É sinal de que a pesquisa foi insuficiente e, se a pesquisa foi insuficiente, estamos diante de duas hipóteses: ou ele não sabe fazer a pesquisa ou a pesquisa não era assim tão essencial para a elaboração da biografia. O tempo (seis meses, entre apuração e elaboração, segundo o autor) e a quantidade de pessoas ouvidas por Cabral (63) não são elucidativos para decidir qual é a hipótese mais provável. Mas, quando a credibilidade de uma biografia é posta em xeque dessa maneira, pode-se dizer que estamos diante de uma biografia marrom. E não foi classificada como tal apenas porque seu autor está amparado por dois dos grupos editoriais mais poderosos do país, a Abril e a Record, mas também porque o biografado deixou o biógrafo se queimar sozinho.
Pode até ser que, caso caia a exigência de autorização prévia, mais biógrafos do calibre de Cabral animem-se a escrever livros com desleixo semelhante. Que comece a ficar mais provável que editores se lancem em aventuras que escarafunchem a vida privada de celebridades. Mas, a julgar pela história recente, nem a autorização prévia coíbe a biografia marrom, caso haja interesses poderosos o suficiente para que ela seja afinal publicada e continue a circular (é significativo que, no caso Cabral, seu editor na Record tenha escrito um artigo de defesa logo que a resenha de Conti foi publicada), nem toda biografia não-autorizada transforma-se automaticamente numa obra de exploração mal-intencionada da vida alheia.
Em outras palavras, a Procure Saber está mesmo falando de biografias?
Na segunda parte deste artigo, “Esqueletos no armário”, levantarei algumas hipóteses sobre os problemas da transformação da vida privada em história.
Acho um certo exagero essa argumentação toda.
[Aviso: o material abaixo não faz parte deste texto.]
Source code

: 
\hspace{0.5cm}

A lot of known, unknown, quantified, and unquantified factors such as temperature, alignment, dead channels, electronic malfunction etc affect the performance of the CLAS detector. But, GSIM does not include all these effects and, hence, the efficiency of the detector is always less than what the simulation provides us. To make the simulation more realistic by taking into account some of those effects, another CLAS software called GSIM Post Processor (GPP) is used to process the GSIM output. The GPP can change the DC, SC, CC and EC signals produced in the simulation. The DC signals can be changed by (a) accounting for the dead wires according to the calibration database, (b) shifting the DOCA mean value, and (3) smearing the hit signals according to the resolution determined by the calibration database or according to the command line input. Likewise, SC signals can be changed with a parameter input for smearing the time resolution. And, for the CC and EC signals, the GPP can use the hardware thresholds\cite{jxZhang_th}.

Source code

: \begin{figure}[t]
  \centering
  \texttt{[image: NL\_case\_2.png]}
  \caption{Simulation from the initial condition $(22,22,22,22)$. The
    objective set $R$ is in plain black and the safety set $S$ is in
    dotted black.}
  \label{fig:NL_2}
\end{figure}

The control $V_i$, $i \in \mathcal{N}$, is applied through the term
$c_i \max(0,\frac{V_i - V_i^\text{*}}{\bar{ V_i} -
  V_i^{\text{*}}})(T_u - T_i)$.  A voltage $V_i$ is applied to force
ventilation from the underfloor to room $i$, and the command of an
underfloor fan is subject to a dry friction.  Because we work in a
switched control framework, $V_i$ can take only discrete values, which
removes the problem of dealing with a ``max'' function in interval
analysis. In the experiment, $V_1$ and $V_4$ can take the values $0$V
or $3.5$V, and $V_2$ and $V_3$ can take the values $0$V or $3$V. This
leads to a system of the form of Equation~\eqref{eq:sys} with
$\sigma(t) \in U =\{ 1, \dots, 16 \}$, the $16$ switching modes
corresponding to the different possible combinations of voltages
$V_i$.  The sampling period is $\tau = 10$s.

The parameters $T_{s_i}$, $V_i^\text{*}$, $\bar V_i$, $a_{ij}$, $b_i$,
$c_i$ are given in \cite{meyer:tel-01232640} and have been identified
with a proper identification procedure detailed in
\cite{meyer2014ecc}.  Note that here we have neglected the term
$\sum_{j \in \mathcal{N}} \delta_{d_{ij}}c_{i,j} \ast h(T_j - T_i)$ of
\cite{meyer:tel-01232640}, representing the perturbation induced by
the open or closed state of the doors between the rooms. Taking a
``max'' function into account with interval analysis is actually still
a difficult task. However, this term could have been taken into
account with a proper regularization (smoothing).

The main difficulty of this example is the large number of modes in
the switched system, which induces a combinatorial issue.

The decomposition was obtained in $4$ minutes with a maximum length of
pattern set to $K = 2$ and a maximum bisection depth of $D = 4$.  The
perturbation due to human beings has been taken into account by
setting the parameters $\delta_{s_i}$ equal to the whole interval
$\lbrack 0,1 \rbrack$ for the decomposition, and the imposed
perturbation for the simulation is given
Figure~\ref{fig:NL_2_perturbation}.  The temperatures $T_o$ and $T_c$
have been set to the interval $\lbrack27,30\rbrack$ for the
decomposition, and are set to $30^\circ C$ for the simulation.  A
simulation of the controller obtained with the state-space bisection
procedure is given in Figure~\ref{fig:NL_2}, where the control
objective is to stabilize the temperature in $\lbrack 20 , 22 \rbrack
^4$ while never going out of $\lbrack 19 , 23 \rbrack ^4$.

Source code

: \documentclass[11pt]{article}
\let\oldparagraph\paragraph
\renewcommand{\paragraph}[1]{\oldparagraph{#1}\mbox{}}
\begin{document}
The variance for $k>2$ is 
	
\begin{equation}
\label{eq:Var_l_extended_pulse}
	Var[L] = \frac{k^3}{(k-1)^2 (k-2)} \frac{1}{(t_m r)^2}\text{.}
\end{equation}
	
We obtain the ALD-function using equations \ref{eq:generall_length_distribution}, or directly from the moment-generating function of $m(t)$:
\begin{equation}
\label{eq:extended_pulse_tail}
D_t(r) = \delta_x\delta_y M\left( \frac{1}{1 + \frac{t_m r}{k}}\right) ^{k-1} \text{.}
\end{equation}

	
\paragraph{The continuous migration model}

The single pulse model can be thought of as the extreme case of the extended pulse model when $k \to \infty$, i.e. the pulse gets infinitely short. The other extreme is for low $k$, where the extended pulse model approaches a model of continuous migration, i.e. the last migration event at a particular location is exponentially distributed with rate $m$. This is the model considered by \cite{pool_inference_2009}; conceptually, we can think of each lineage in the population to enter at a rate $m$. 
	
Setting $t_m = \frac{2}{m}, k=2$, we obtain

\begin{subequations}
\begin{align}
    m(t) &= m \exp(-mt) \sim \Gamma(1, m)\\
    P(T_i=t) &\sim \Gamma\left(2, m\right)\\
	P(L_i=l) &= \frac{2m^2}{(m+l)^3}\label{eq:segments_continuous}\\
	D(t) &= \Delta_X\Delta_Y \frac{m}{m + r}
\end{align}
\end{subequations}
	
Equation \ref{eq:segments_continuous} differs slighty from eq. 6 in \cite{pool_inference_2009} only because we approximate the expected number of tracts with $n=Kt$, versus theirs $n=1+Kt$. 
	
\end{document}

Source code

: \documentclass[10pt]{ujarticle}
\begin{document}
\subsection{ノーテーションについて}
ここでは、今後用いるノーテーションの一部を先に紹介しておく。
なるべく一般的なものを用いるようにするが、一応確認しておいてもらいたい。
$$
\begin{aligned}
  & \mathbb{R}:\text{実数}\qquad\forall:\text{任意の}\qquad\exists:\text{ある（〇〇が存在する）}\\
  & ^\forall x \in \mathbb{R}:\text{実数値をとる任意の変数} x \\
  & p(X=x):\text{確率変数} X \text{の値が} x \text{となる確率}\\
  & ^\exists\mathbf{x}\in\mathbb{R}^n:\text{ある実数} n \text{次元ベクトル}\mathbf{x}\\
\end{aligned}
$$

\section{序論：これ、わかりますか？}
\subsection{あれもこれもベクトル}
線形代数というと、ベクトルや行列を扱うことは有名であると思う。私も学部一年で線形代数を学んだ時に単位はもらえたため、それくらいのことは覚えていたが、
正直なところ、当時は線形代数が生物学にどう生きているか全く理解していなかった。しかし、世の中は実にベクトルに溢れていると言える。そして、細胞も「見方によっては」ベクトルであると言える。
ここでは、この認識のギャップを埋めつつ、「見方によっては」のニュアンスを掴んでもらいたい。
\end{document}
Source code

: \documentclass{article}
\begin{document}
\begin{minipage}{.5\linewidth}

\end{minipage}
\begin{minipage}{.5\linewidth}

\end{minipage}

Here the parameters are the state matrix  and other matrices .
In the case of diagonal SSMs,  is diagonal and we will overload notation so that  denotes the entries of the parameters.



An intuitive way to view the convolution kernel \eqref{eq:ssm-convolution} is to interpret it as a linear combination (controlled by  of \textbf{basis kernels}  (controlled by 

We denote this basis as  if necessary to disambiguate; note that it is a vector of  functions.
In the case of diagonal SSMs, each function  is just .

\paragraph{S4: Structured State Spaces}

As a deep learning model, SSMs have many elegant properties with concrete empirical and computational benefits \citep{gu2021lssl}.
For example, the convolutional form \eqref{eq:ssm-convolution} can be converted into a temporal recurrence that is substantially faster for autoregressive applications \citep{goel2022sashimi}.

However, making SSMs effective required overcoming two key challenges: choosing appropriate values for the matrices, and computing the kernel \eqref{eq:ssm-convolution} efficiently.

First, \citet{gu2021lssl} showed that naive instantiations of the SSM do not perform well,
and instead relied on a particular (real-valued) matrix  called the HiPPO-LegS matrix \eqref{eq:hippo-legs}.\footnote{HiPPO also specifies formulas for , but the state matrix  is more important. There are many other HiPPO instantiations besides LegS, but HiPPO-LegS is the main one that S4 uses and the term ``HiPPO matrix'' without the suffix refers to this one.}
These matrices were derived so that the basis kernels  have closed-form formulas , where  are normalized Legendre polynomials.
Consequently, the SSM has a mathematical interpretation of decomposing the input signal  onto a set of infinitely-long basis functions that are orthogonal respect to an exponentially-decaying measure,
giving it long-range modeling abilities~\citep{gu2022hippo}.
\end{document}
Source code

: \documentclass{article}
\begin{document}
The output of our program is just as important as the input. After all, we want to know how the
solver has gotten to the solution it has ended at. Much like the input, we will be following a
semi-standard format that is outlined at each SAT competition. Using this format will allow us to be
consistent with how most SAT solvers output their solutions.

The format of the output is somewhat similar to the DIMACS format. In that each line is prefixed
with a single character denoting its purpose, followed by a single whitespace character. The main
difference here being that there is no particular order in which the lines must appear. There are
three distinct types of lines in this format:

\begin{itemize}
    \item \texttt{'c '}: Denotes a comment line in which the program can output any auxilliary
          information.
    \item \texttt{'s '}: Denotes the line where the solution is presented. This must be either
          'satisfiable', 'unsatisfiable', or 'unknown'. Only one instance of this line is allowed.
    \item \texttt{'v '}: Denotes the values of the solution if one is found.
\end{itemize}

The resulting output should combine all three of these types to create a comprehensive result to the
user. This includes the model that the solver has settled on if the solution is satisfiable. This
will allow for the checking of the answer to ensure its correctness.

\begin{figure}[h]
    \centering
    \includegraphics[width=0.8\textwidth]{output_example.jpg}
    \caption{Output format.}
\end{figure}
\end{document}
Se não me engano Michel Jackson já tem 600 biografias não autorizadas…O poder de dispersão de uma biografia canhestra é bem relativo, tanto é que a de Dirceu pode-se dizer que saiu pela culatra. Devemos zelar pela liberdade de expressão e cuidar para que o poder judiciário realmente se democratize. O Resto é manipulação. Em tempos de internet, figuras públicas ficarem cheio de dedos com suas relações inconvenientes não ajuda. Acho toda essa ação afora os neuróticos, tipicamente argentária e torcida pelo fato do judiciário brasileiro ser ineficiente. O que não pode ser justificativa ao direito que temos de construir nossa história.
como diria a Sé -não a profana, mas a santa- nihil obstat. Imprimatur…
A questão é que tem que separar a parte pública das biografias da parte sobre a vida privada. A parte pública é de interesse geral, diz respeito à sociedade. A vida privada não é de interesse geral e não diz respeito a ninguém, por mais famoso que seja o biografado, isto independe da qualidade da biografia. Publicar uma obra sobre vida privada de alguém´, à revelia deste, viola o direito à vida privada.
“A defesa de Cabral não poderia ser mais tíbia – e não contribuiu para melhorar a situação. Em reportagem sobre o assunto publicada na Folha de São Paulo, Cabral afirma: “Não errei por má-fé ou falta de trabalho. O problema foram fontes de informações erradas ou documentos oficiais sem credibilidade 100%”. Não sei qual explicação Cabral teria para justificar o fato de um jornalista experiente ter se fiado em “fontes de informações erradas ou documentos oficiais sem credibilidade 100%””
Aula com a Veja, revista que certa feita que fez uma matéria tendenciosa, mentirosa, sem qualquer piso de realidade e sem consultar os biógrafos de Che Guevara transformando-o num assassino implacável, um Jason da Esquerda. Aliás, a Veja e seus gazeteadores tê sem especializado em matéria sem qualquer fundo de verdade. Basta a fonte ser contra o PT que eles ouvem e passam como a Verdade Divina.